[[ INFORMATION, beginning ]]

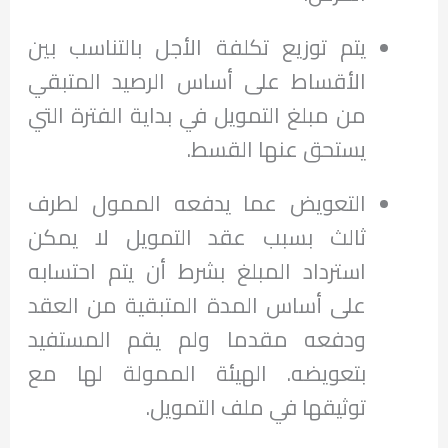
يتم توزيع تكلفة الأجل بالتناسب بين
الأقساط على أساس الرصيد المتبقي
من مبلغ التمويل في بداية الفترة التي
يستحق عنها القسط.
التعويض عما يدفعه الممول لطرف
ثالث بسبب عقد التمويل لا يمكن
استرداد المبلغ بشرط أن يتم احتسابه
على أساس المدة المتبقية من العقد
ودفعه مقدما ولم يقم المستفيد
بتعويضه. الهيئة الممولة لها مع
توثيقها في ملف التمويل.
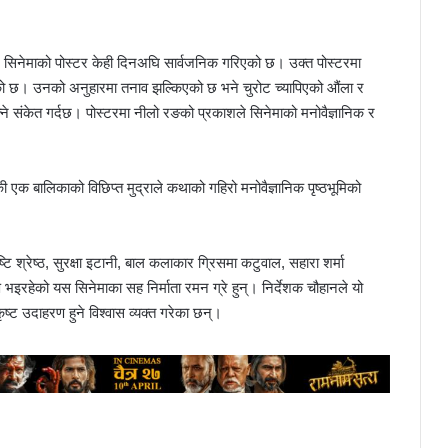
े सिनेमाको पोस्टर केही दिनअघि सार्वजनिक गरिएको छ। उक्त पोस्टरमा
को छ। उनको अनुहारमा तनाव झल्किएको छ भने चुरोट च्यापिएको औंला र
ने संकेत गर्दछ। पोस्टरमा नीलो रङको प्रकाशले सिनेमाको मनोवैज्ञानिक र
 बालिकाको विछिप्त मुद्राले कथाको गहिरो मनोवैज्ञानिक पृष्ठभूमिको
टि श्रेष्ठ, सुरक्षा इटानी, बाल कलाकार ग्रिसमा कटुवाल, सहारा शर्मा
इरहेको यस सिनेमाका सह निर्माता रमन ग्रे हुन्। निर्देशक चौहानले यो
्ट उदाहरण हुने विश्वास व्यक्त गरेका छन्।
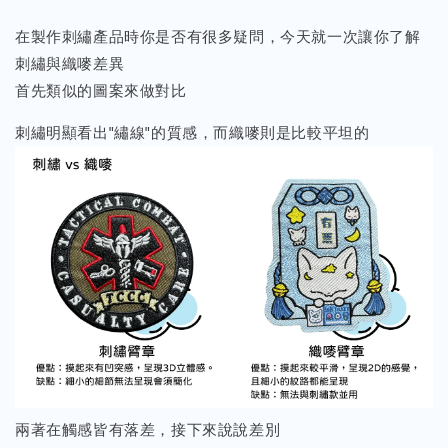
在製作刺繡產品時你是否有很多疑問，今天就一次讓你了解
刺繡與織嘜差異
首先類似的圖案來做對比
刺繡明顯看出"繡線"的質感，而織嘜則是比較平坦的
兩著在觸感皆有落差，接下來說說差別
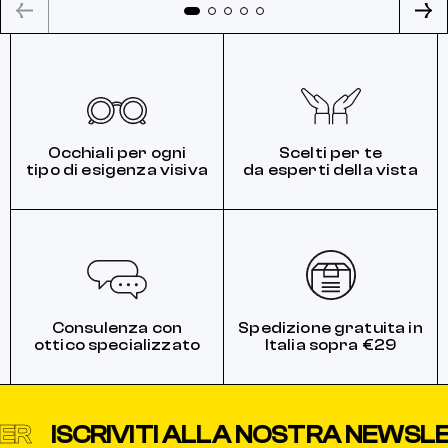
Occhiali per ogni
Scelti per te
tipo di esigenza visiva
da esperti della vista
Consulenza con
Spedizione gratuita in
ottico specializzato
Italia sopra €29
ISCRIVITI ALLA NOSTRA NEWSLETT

[[ INFORMATION, end ]]
[[ INFORMATION, beginning ]]

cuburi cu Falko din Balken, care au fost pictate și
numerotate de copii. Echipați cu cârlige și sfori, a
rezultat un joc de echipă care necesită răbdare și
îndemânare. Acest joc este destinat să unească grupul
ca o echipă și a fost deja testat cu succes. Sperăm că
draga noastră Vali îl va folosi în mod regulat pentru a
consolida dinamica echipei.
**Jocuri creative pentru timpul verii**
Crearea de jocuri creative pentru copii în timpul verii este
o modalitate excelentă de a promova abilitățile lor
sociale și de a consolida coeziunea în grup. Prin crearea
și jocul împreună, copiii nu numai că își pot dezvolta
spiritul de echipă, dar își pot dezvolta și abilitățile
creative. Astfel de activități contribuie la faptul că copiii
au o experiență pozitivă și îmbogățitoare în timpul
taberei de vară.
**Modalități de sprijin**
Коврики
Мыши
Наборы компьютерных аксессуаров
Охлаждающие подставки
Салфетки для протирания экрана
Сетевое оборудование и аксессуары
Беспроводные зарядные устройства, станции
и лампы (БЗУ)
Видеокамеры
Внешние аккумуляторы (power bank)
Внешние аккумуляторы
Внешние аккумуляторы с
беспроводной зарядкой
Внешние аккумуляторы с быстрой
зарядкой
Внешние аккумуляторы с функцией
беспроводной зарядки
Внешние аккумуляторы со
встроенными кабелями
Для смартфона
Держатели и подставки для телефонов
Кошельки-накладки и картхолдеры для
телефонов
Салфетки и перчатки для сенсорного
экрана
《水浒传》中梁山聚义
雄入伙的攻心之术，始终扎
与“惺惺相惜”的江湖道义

[[ INFORMATION, end ]]

_PROBLEM_
After locating the line holding "ottico specializzato" above, output exactly that line and every line after it through the line holding "ISCRIVITI ALLA NOSTRA NEWSLETT". Include nothing else.

_WRITTEN SOLUTION_
ottico specializzato
Italia sopra €29
ISCRIVITI ALLA NOSTRA NEWSLETT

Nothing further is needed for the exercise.